What you are asked to do: From the first line to the last, restate the material word for word, omitting pictures.

Given data:
***

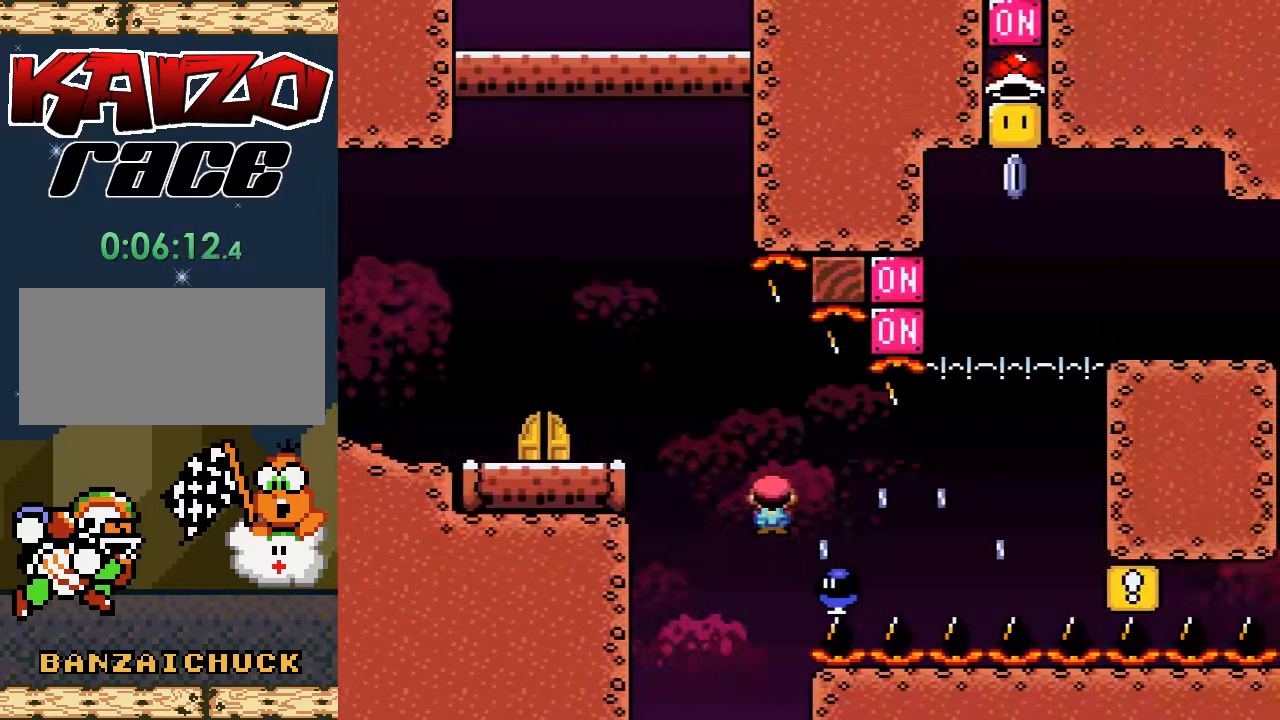
{"buttons": ["A", "X", "DPAD_RIGHT"], "events": [[50, "A", "down"]]}
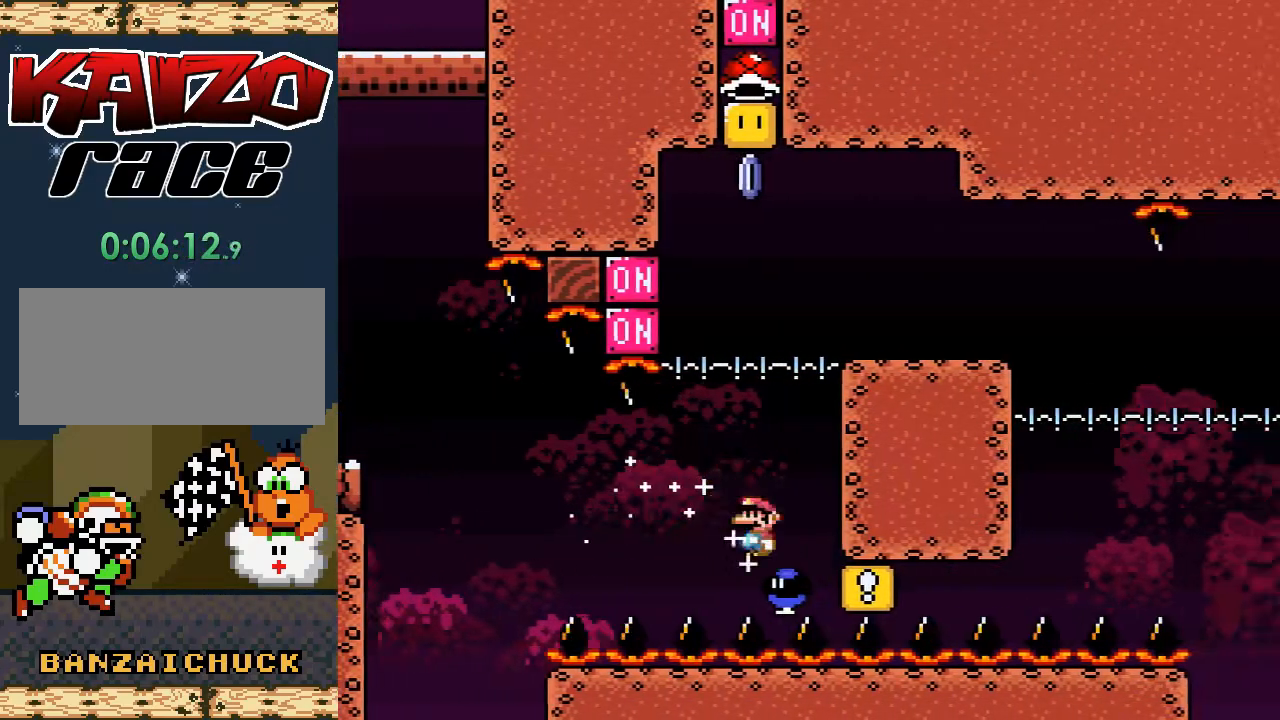
{"buttons": ["X", "DPAD_LEFT"], "events": [[417, "A", "up"], [433, "DPAD_RIGHT", "up"], [500, "DPAD_LEFT", "down"]]}
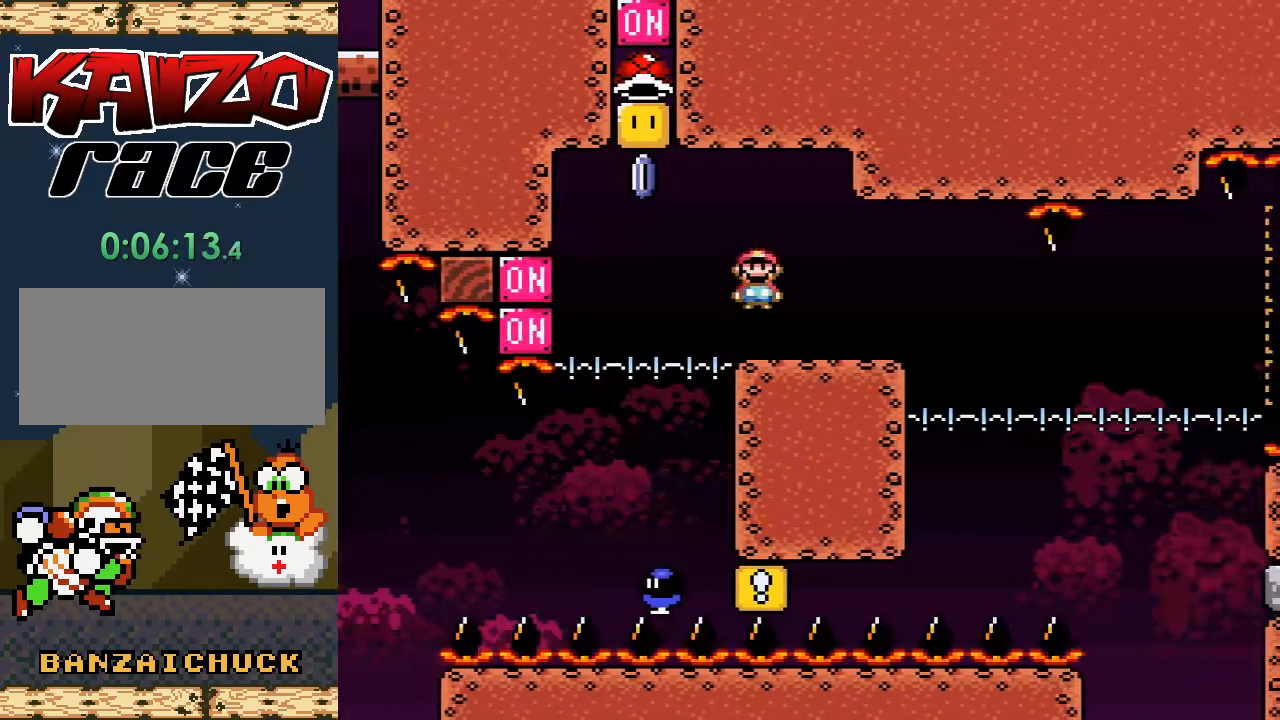
{"buttons": ["A", "X"], "events": [[317, "A", "down"], [467, "DPAD_LEFT", "up"]]}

***

Answer for this exercise:
{"buttons": ["A", "X", "DPAD_RIGHT"], "events": [[50, "A", "down"]]}
{"buttons": ["X", "DPAD_LEFT"], "events": [[417, "A", "up"], [433, "DPAD_RIGHT", "up"], [500, "DPAD_LEFT", "down"]]}
{"buttons": ["A", "X"], "events": [[317, "A", "down"], [467, "DPAD_LEFT", "up"]]}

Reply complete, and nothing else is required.